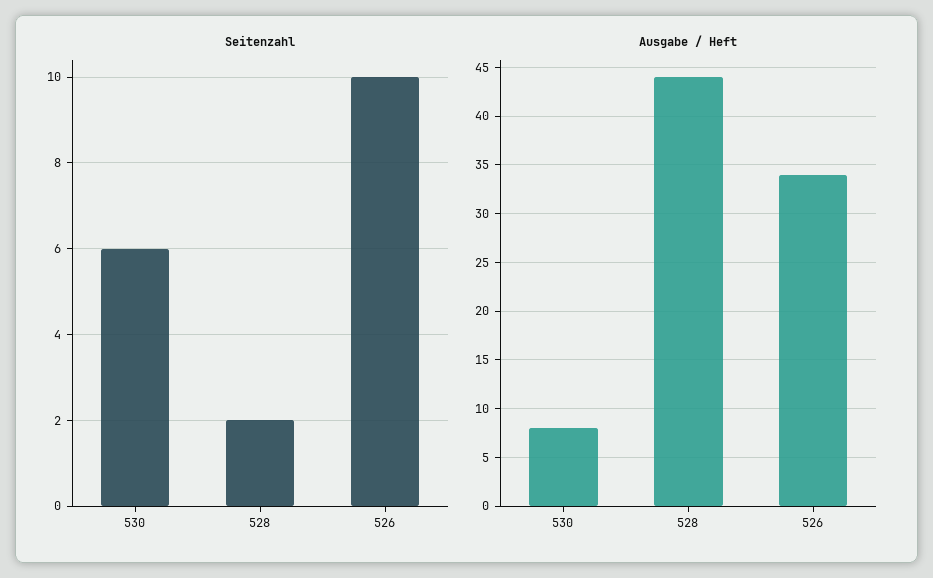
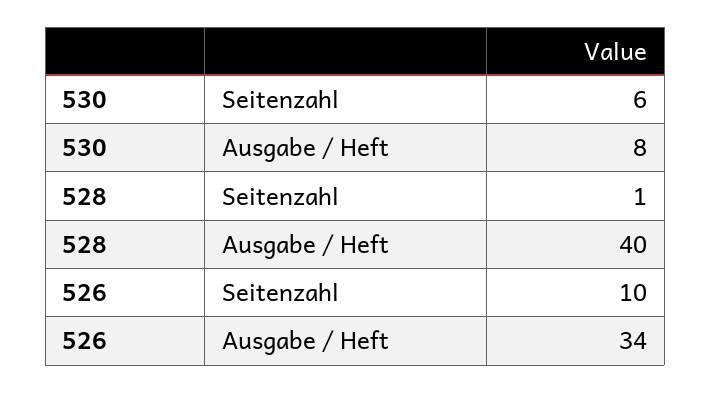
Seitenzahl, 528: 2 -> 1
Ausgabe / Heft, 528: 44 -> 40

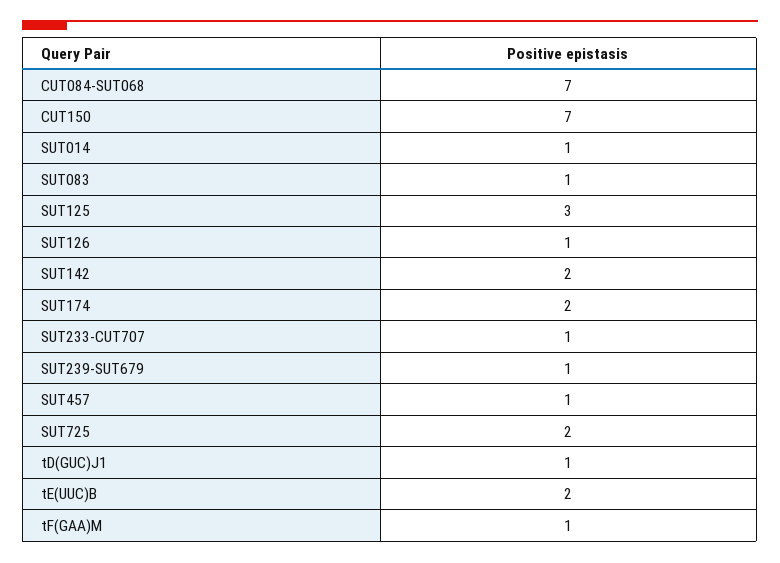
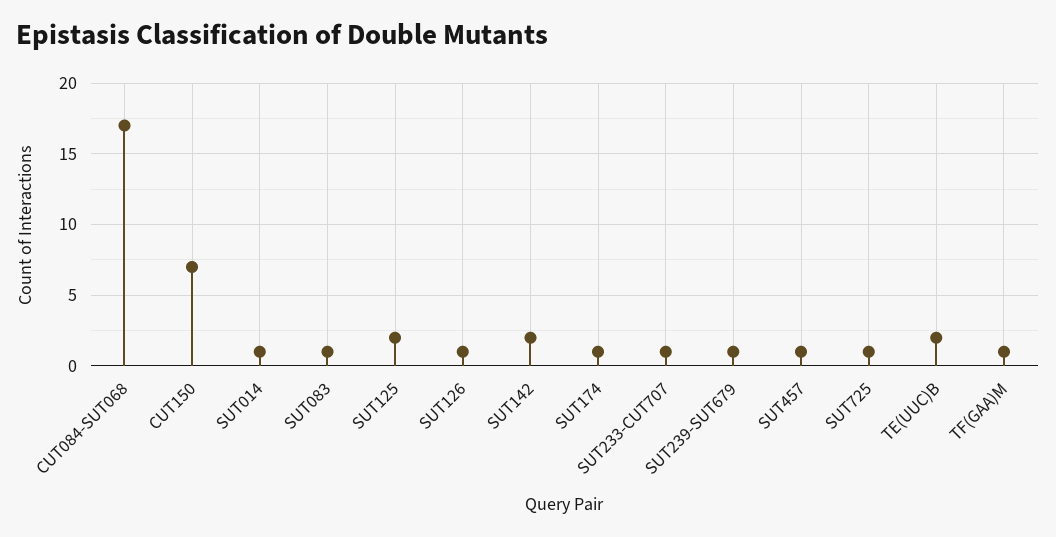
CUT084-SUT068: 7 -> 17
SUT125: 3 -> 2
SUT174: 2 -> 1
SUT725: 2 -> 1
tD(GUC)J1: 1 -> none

= = = = =

> _REQUIREMENT_: Return the entries above in full and unchanged, omitting every image.

> _RESPONSE_:
Seitenzahl, 528: 2 -> 1
Ausgabe / Heft, 528: 44 -> 40

CUT084-SUT068: 7 -> 17
SUT125: 3 -> 2
SUT174: 2 -> 1
SUT725: 2 -> 1
tD(GUC)J1: 1 -> none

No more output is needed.